Но опять опускает голову Рувим:

— Нет! Я не могу этого сказать. Я не могу этого говорить… Надобно умереть…

Вот упрямство еврейское! Ведь сколько раз объяснял ему следователь: стоит только сознаться, и помилует государь! Нет, он готов смерть принять, но только жидовские злодейства не выдать.

Глава 17

Ну, а как Хаим Хрипун? Хаим-то — как, Талмуд-Тору всю превзошедший?

Представьте себе: с гордо поднятой головой перед следователем стоит!

Черная борода серебряными нитями прошита. Лицо пышет гневом. А глаза большие выпуклые еврейские, так и сверкают на следователя. Со стороны поглядеть так и не преступник он вовсе, а сама попранная невинность… Ох и хитер! Прямо как змей-искуситель хитер этот предусмотрительный Хаим!

— Не спал, — говорит, — я с Марьей Терентьевой' Не было, — говорит, — этого и быть не могло потому что противно сие еврейскому закону и ни один еврей не может быть на одной кровати с другой женщиной кроме своей жены.

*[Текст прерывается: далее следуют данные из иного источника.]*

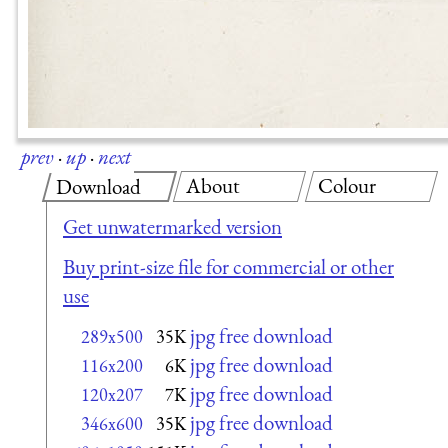
prev
·
up
·
next
About
Colour
Download
Get unwatermarked version
Buy print-size file for commercial or other
use
jpg free download
289x500
35K
jpg free download
116x200
6K
jpg free download
120x207
7K
jpg free download
346x600
35K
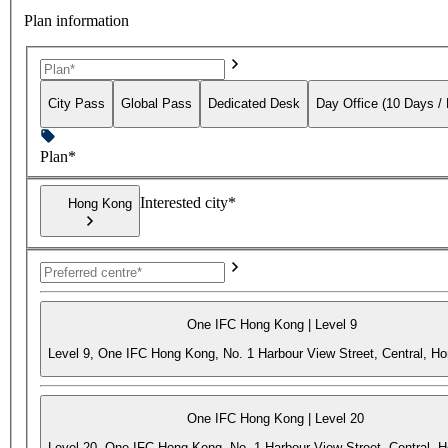
Plan information
City Pass
Global Pass
Dedicated Desk
Day Office (10 Days /
Plan*
Interested city*
Hong Kong
One IFC Hong Kong | Level 9
Level 9, One IFC Hong Kong, No. 1 Harbour View Street, Central, H
One IFC Hong Kong | Level 20
Level 20, One IFC Hong Kong, No. 1 Harbour View Street, Central, 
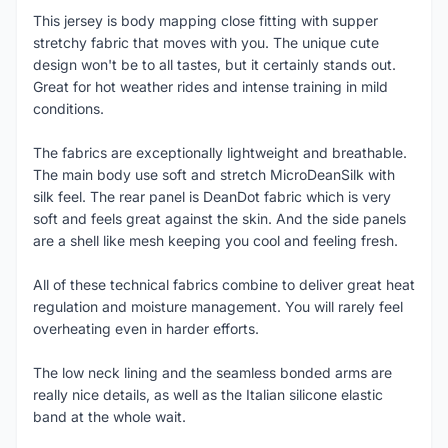
This jersey is body mapping close fitting with supper
stretchy fabric that moves with you. The unique cute
design won't be to all tastes, but it certainly stands out.
Great for hot weather rides and intense training in mild
conditions.
The fabrics are exceptionally lightweight and breathable.
The main body use soft and stretch MicroDeanSilk with
silk feel. The rear panel is DeanDot fabric which is very
soft and feels great against the skin. And the side panels
are a shell like mesh keeping you cool and feeling fresh.
All of these technical fabrics combine to deliver great heat
regulation and moisture management. You will rarely feel
overheating even in harder efforts.
The low neck lining and the seamless bonded arms are
really nice details, as well as the Italian silicone elastic
band at the whole wait.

— Так Марья и есть твоя жена! — парирует следователь. — Ее же в еврейскую веру обратили и тебя на ней обженили!

— Не было этого! — кричит Хаим Хрипун. — Не было и быть не могло, потому как есть у меня жена Рива, и что бы там писарь в бумагах ваших со слов этой Марьи ни писал, а я, Хаим Хрипун, ничего подобного не знаю. Здоровье мое — говорит этот предусмотрительный Хаим, — сильно пошатнулось в тюрьме, но три вещи остались в полном здравии: память язык и душа. Память моя будет помнить, язык будет говорить, душа сказывать правду про обиду свою, про мучения свои и про все дело. Я буду ратовать не за себя одного, но за людей. Если я не за себя, то кто за меня? Но если я только за себя, то зачем я? Если не теперь, то когда? Человек дорог Богу, как и государю, потому долг мой говорить об этом. Бог не зря меня мучит. Бог знает правду и для того меня мучит, чтобы и государь правду узнал!

Вот как говорит Хаим Хрипун, пыша гневом, размахивая длинными ручищами и гремя оковами своими.

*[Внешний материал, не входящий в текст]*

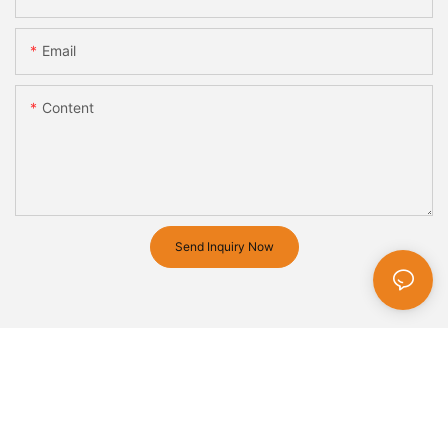
Email
Content
Send Inquiry Now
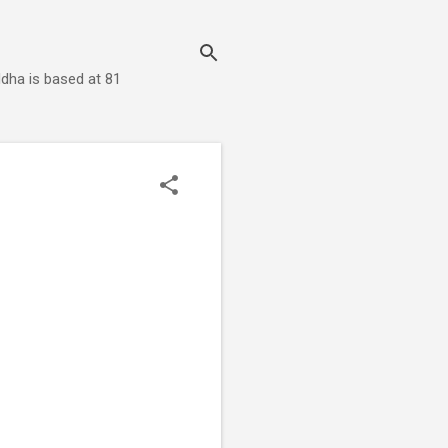
dha is based at 81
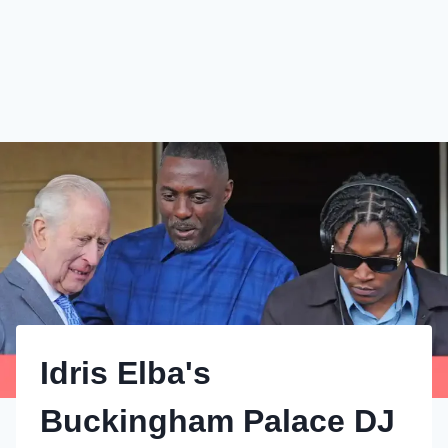
Idris Elba's
Buckingham Palace DJ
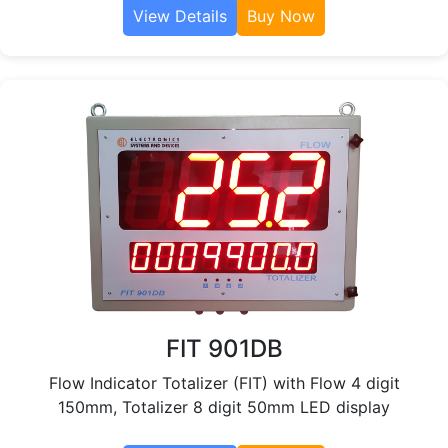
View Details
Buy Now
FIT 901DB
Flow Indicator Totalizer (FIT) with Flow 4 digit
150mm, Totalizer 8 digit 50mm LED display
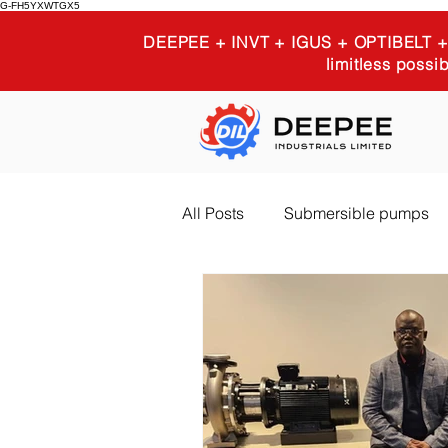
G-FH5YXWTGX5
DEEPEE + INVT + IGUS + OPTIBELT
limitless possib
All Posts
Submersible pumps
Igus 3D printing
Industria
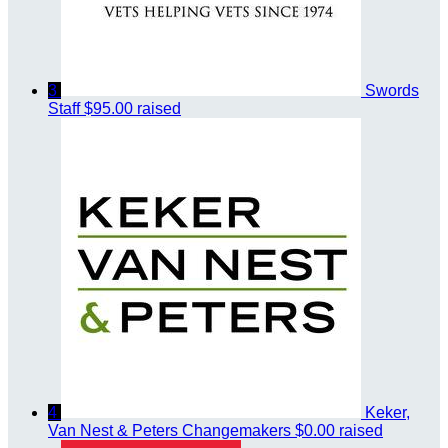
3
Swords
Staff
$95.00 raised
4
Keker,
Van Nest & Peters Changemakers
$0.00 raised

Тихо Хаим Хрипун! Ша. Успокойся. Запахни рубаху твою на волосатой, неумолимо седеющей груди твоей.

Помни, Хаим: следователь Страхов тоже знает свои долг и исполнит его до конца. Ты не смотри, Хаим, на милый курносенький носик следователя, махонькими веснушками, словно хлебными крошками, присыпанный. Ты не смотри, Хаим, на пухлые, почти детские губы следователя да на прилизанные один к одному волосики. Ты в глаза следователю загляни — в маленькие, глубоко сидящие зеленые глазки его, и тогда поймешь ты, Хаим, что не тебе, с Талмуд-Торой твоей, приручить этого волчонка. За благодетелем своим следователь Страхов виляя хвостом побежит, тебе же, лживый и вероломный еврей, готовый все переврать и от всего отступиться, потому как по вере своей бесовской ты в мыслях своих от любой данной присяги можешь отрицаться, следователь никогда не поддастся!

Следователь Страхов маленькими зелеными глазками евреев насквозь видит. А как сердечные дела свои устраивает — любо-дорого посмотреть! Не то, что ты, Хаим, учинивший целый тарарам с жидовским огнем для того только, чтобы полежать с Марьей Терентьевой. Невеста Страхова в Витебске его дожидается, так что ж ему в Велиже — аскетом прикажешь жить, плоть свою молодую укрощать? Дураков в ином месте поищи, Хаим!

Приглянулась Страхову евреечка молодая, из числа арестантов, Шифра Берлин, невестка Славки и Шмерки Берлиных. Так следователь ее от прочих арестантов отделил и в своем доме запер. Муж ее Гирша в остроге, а она — в доме следователя. Муж волосы на себе рвет, а следователь забавляется. Ни одна женщина к Шифре не допускается и ни один мужчина, конечно. И что там делает Страхов с Шифрой в доме своем — про то никто не ведает на всем белом свете.

Вот как умеет устраивать Страхов дела! И невеста ждет его не дождется; и будущий тесть о наградах хлопочет; и еврейка пригожая в обширном доме следователя, на казенные деньги нанятом, в полной власти его содержится; и никакого тебе страха Господня…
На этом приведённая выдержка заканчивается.